XXII Domenica del Tempo ordinario


Dal libro del Deuteronomio (Dt 4,1-2.6-8)

Mosè parlò al popolo dicendo: «Ora, Israele, ascolta le leggi e le norme che io vi insegno, affinché le mettiate in pratica, perché viviate ed entriate in possesso della terra che il Signore, Dio dei vostri padri, sta per darvi. Non aggiungerete nulla a ciò che io vi comando e non ne toglierete nulla; ma osserverete i comandi del Signore, vostro Dio, che io vi prescrivo. Le osserverete dunque, e le metterete in pratica, perché quella sarà la vostra saggezza e la vostra intelligenza agli occhi dei popoli, i quali, udendo parlare di tutte queste leggi, diranno: “Questa grande nazione è il solo popolo saggio e intelligente”. Infatti quale grande nazione ha gli dèi così vicini a sé, come il Signore, nostro Dio, è vicino a noi ogni volta che lo invochiamo? E quale grande nazione ha leggi e norme giuste come è tutta questa legislazione che io oggi vi dò?».

 

Dalla lettera di san Giacomo apostolo (Gc 1,17-18.21-22.27)

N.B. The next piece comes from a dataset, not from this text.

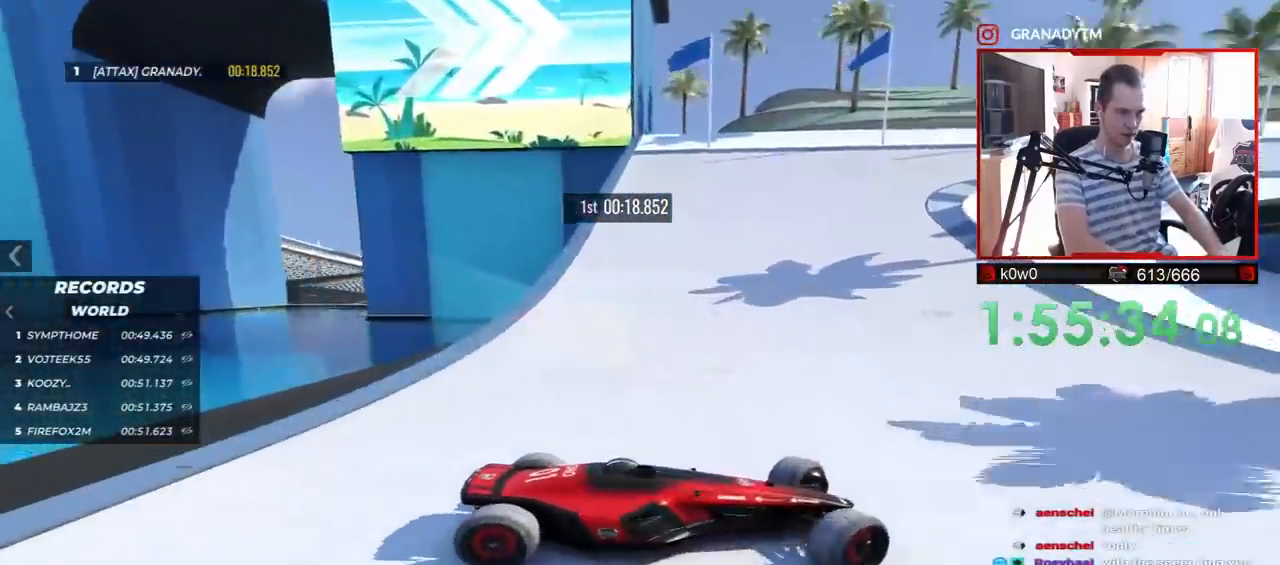
{"keys": ["down", "left", "up"], "events": [[83, "down", "up"], [500, "down", "down"]]}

Fratelli miei carissimi, ogni buon regalo e ogni dono perfetto vengono dall’alto e discendono dal Padre, creatore della luce: presso di lui non c’è variazione né ombra di cambiamento. Per sua volontà egli ci ha generati per mezzo della parola di verità, per essere una primizia delle sue creature. Accogliete con docilità la Parola che è stata piantata in voi e può portarvi alla salvezza. Siate di quelli che mettono in pratica la Parola, e non ascoltatori soltanto, illudendo voi stessi. Religione pura e senza macchia davanti a Dio Padre è questa: visitare gli orfani e le vedove nelle sofferenze e non lasciarsi contaminare da questo mondo.

 

Dal Vangelo secondo Marco (Mc 7,1-8.14-15.21-23)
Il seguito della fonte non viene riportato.